Maître Rachel NGOY MUSANGI, coordinatrice de l’ADDV, s’est concentrée sur la nécessité d’une prise de conscience collective des droits fondamentaux de chaque individu. Elle a rappelé avec force que la dignité humaine doit rester « sacrée » et qu’elle constitue le socle de toute société juste.

De son côté, Maître Bénédict MAKUSI, coordinatrice de l’AFPDV, a insisté sur l’importance cruciale de la célébration de cette journée. Selon elle, cet événement annuel est essentiel pour faire le bilan des avancées, dénoncer les violations persistantes et réaffirmer l’engagement de tous les acteurs, y compris la société civile, en faveur de l’universalité et de l’inaliénabilité des droits humains.

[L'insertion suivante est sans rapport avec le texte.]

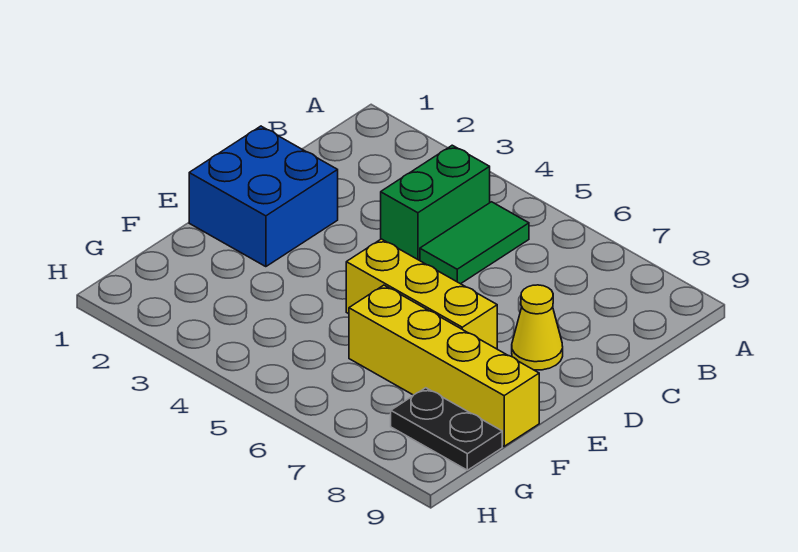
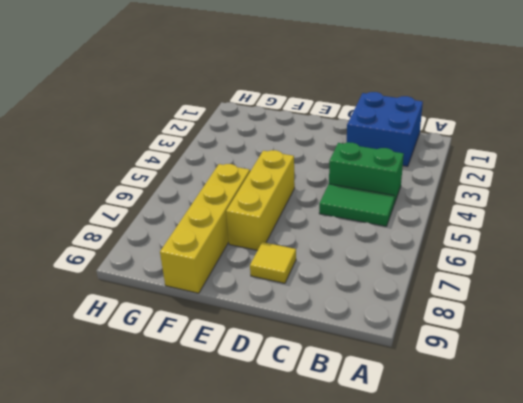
blue brick D1:E2 level 1 -> blue brick B1:C2 level 1
yellow cone D8 level 1 -> yellow tile D8 level 1
black plate G8:G9 level 1 -> none

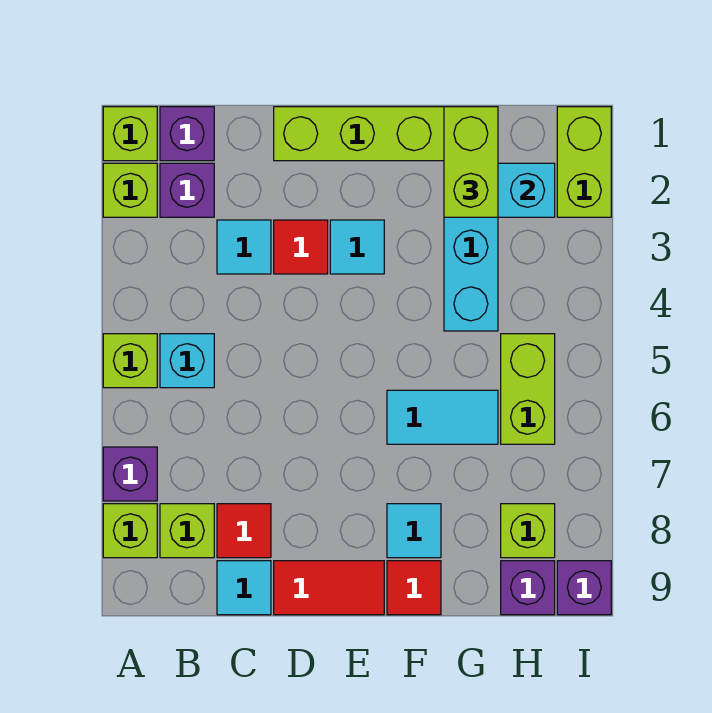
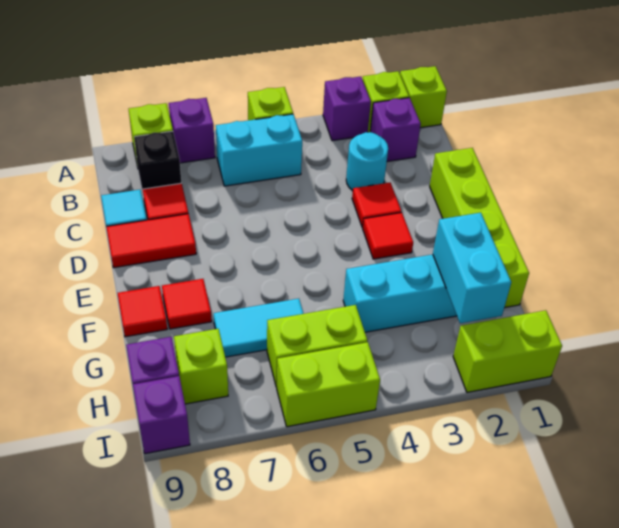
purple brick B1 level 1 -> purple brick A3 level 1
cyan brick B5 level 1 -> cyan brick B5:B6 level 1
lime brick B8 level 1 -> black brick B8 level 1
cyan tile C3 level 1 -> cyan round brick C3 level 1
red tile D9:E9 level 1 -> red tile D8:D9 level 1
cyan tile E3 level 1 -> red tile E3 level 1
cyan tile F6:G6 level 1 -> cyan tile G6:G7 level 1
cyan tile F8 level 1 -> red tile F8 level 1
lime brick G1:G2 level 3 -> lime brick I5:I6 level 1

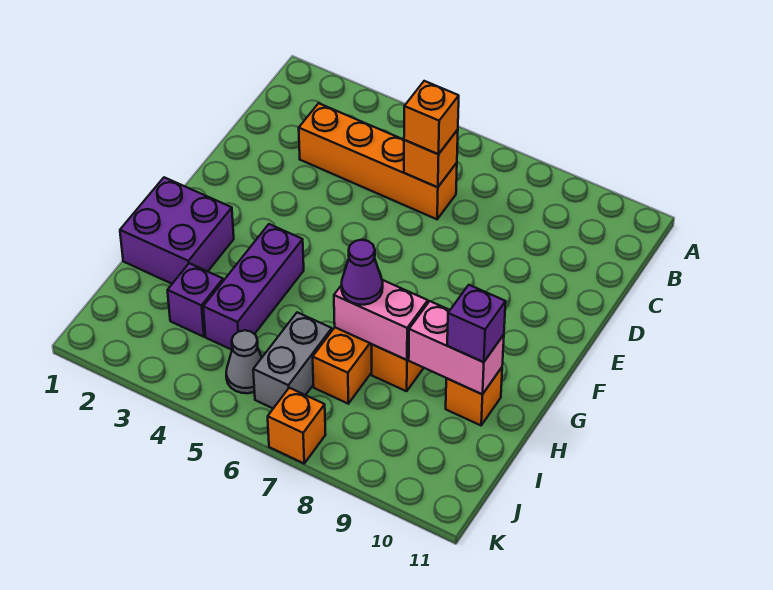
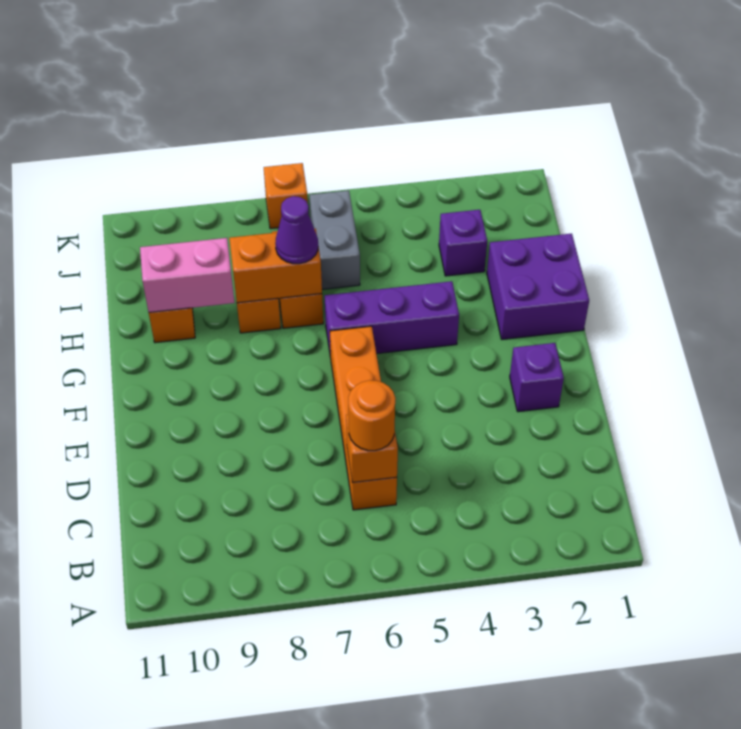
orange brick C3:C6 level 1 -> orange brick C6:F6 level 1
orange brick C6 level 3 -> orange round brick C6 level 3
purple brick G4:I4 level 1 -> purple brick G4:G6 level 1
pink brick H7:H8 level 2 -> orange brick H7:H8 level 2
purple brick H10 level 3 -> purple brick E2 level 1
grey cone J5 level 1 -> none

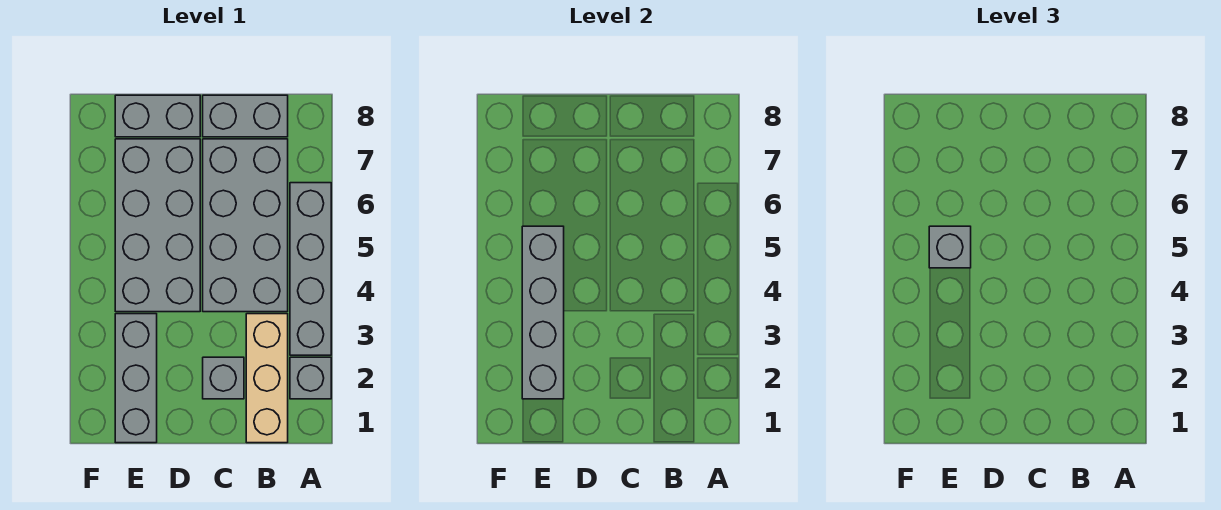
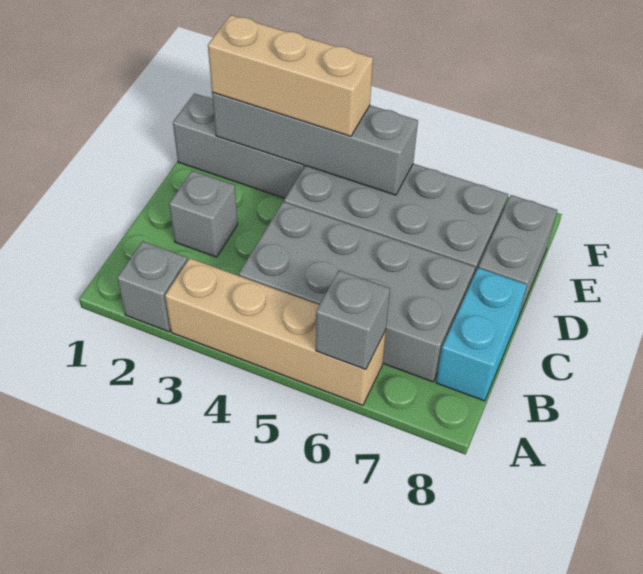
grey brick A3:A6 level 1 -> tan brick A3:A6 level 1
tan brick B1:B3 level 1 -> tan brick E2:E4 level 3
grey brick B8:C8 level 1 -> cyan brick B8:C8 level 1
grey brick E5 level 3 -> grey brick A6 level 2

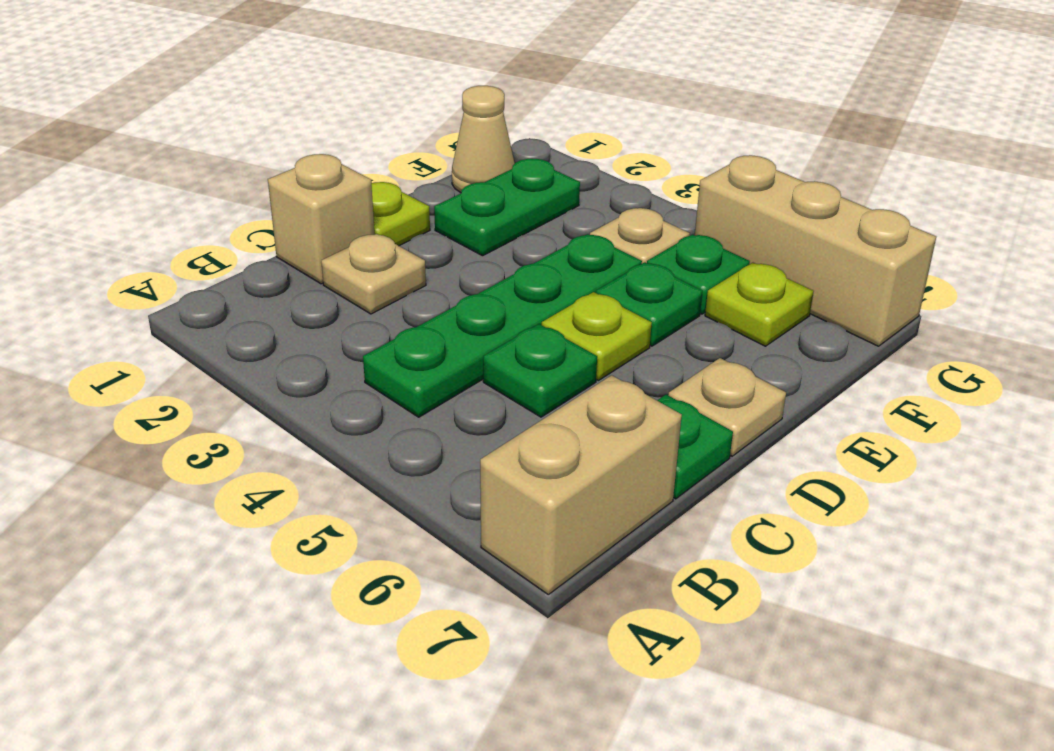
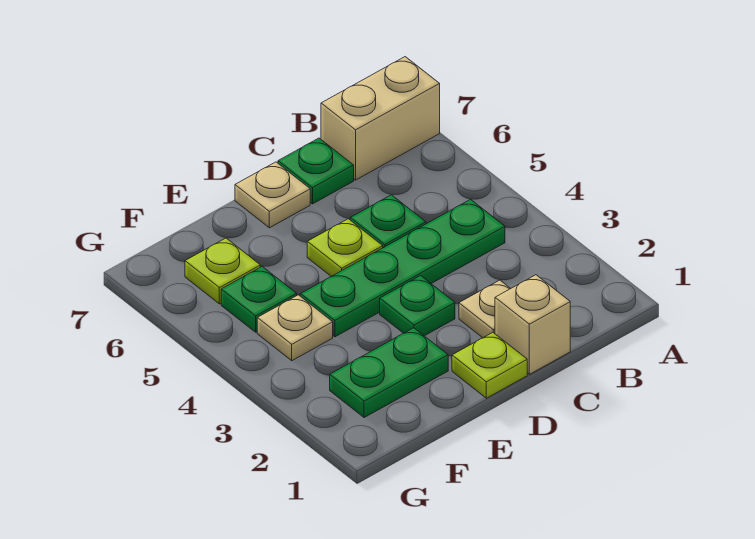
green plate E5 level 1 -> green plate D3 level 1
tan cone F1 level 1 -> none
tan brick G5:G7 level 1 -> none

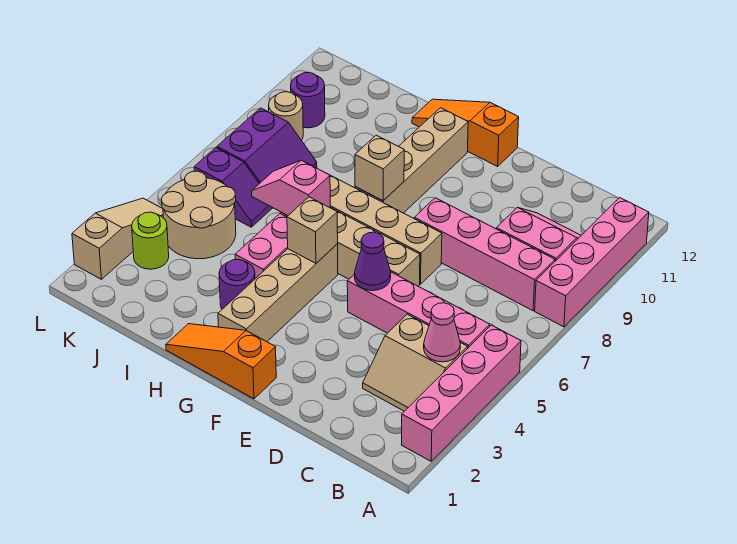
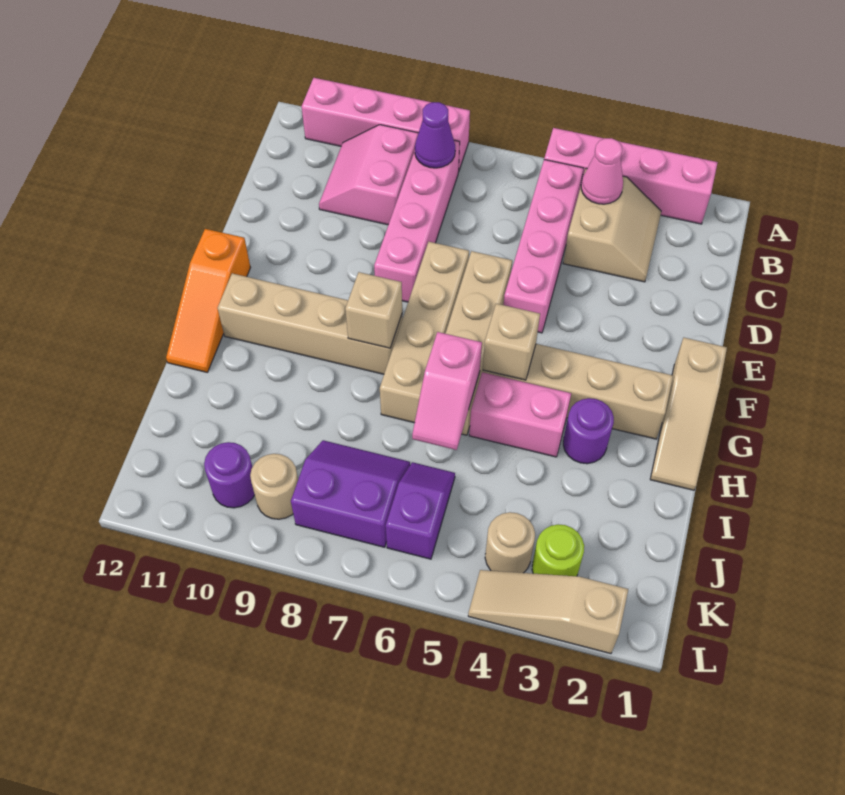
purple cone E5 level 2 -> purple cone B8 level 2
orange slope F1:H1 level 1 top F -> tan slope F1:H1 level 1 top F
tan round brick J4:K5 level 1 -> tan round brick K4 level 1

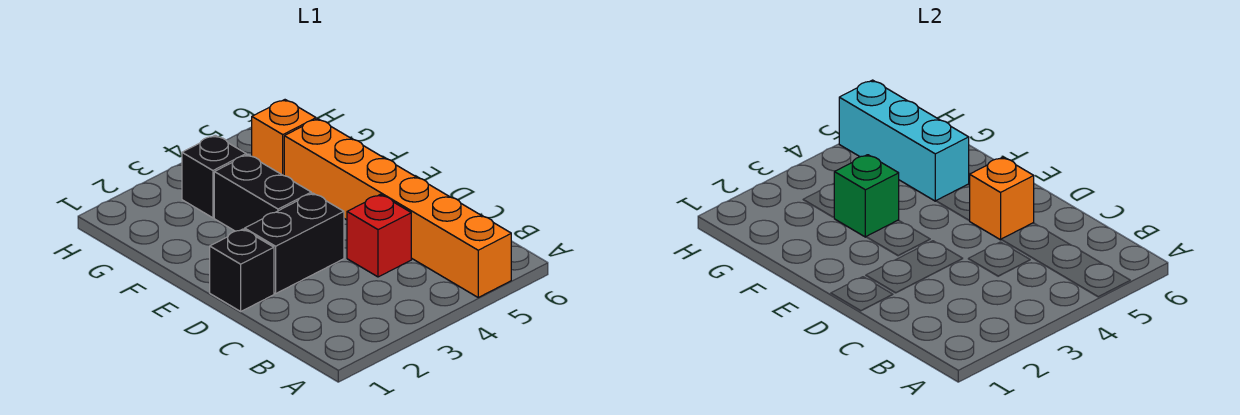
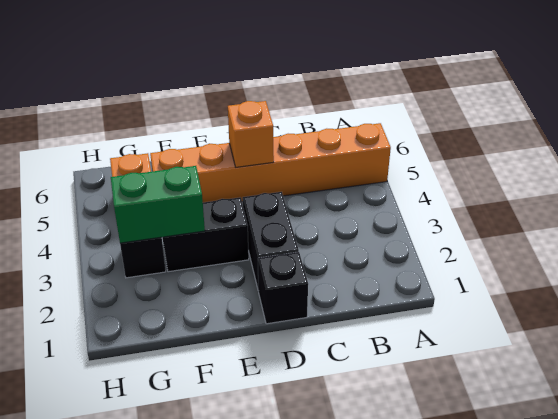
red brick C4 level 1 -> none
green brick F3 level 2 -> green brick F3:G3 level 2
cyan brick F5:H5 level 2 -> none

Cette clôture conjointe des 16 Jours d’activisme et de la Journée des Droits de l’Homme souligne la conviction de la société civile que la lutte contre les Violences Basées sur le Genre (VBG) est intrinsèquement liée à la promotion et à la protection des droits humains. Mettre fin à la violence faite aux femmes et aux filles est en effet une condition sine qua non pour garantir leur dignité et leurs droits fondamentaux.

L’initiative d’ADDV et AFPDV clôture ainsi une période intense de mobilisation en Tshopo, transformant le plaidoyer contre la violence en un appel plus large pour le respect de la dignité et des droits de tous.